Wamenpar Ni Luh Soroti Online Travel Agent Asing yang Rugikan Industri Pariwisata RI

Travel Agency
Sumber :
  • freepik.com/pikisuperstar

Jakarta, VIVA – Kementerian Pariwisata buka suara soal keluhan para pengusaha hotel, terkait kegiatan bisnis online travel agent (OTA) asing yang makin marak beroperasi di Tanah Air dan merugikan industri pariwisata nasional.

Mereka mengeluhkan soal OTA asing yang tidak memiliki badan usaha tetap (BUT) di Indonesia, sehingga membuat para pengusaha hotel dibebani pengenaan pajak sementara OTA asing tidak.

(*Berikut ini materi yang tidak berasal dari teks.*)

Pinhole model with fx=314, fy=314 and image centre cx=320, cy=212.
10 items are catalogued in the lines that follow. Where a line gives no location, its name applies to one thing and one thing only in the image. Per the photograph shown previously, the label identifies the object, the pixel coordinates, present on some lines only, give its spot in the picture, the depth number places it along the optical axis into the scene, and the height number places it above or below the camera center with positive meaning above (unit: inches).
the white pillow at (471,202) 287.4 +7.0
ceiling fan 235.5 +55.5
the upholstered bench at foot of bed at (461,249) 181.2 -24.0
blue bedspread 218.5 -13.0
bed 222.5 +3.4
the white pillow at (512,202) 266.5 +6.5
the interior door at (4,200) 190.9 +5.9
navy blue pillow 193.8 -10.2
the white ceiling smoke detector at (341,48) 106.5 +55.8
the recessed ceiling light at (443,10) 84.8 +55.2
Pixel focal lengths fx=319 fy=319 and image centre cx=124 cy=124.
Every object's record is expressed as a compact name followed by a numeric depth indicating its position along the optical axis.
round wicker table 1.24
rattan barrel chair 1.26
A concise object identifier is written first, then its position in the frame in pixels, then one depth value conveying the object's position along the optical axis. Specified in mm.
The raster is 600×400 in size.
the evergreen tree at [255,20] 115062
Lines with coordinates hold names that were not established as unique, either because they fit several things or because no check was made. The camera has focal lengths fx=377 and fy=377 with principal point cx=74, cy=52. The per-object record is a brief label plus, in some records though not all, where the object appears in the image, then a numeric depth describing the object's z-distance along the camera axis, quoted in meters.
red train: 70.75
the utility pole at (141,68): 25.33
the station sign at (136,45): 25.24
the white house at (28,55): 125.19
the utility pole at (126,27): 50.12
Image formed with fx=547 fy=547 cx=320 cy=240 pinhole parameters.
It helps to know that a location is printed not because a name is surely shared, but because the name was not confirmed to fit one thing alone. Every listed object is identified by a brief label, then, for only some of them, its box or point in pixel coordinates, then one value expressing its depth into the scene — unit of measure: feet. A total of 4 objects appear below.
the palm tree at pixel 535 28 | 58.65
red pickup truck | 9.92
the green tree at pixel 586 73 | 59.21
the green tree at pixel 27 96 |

Saat dikonfirmasi, Wakil Menteri Pariwisata, Ni Luh Puspa mengatakan, saat ini pihaknya masih mengkaji berbagai persoalan yang tengah dihadapi industri pariwisata Indonesia, termasuk masalah keberadaan OTA asing tersebut.

"Semua isu yang lagi dikeluhkan teman-teman industri pariwisata atau isu-isu yang krusial lainnya, itu masih dalam proses kajian kita. Tentu semua akan kita pelajari, sementara ini sedang didiskusikan," kata Ni Luh di Kementerian BUMN, Jakarta, Kamis, 31 Oktober 2024.

Astindo Travel Fair 2024 Digelar di Deli Park Medan.(B.S.Putra/VIVA)

Photo :
  • VIVA.co.id/B.S. Putra (Medan)

Karena semua masalah di industri pariwisata Indonesia itu masih akan dibahas Kemenpar pekan ini, Ni Luh pun berjanji pihaknya akan segera menyampaikan perkembangan selanjutnya.

"Itu top urgency kami, dan sedang kita bahas. Pasti akan kami update secepatnya. Seminggu ini kita sedang mengkaji semuanya," ujarnya.

Diketahui, sebelumnya Sekretaris Jenderal Perhimpunan Hotel dan Restoran Indonesia (PHRI), Maulana Yusran mengatakan, salah satu masalah sektor pariwisata Indonesia yakni terkait keberadaan OTA asing.

Dimana, mereka tidak memiliki Badan Usaha Tetap (BUT) di Indonesia, sehingga para OTA asing itu pun tidak membayar pajak dan merugikan industri pariwisata lokal.

Pameran traveling.

Photo :
  • ist

"OTA asing ini tidak memiliki NPWP, jadi industri lokal yang akhirnya harus menanggung pajak sebesar 20 persen. Ini beban besar," kata Yusran.

Menurutnya, OTA asing tidak membayar Pajak Pertambahan Nilai (PPN) 11 persen seperti yang diwajibkan pada penyedia jasa di Indonesia. Padahal, aturan akomodasi perjalanan telah menentukan bahwa komisi yang diterima OTA asing bisa mencapai 18 persen, namun mereka tidak dikenakan pajak komisi 1,1 persen.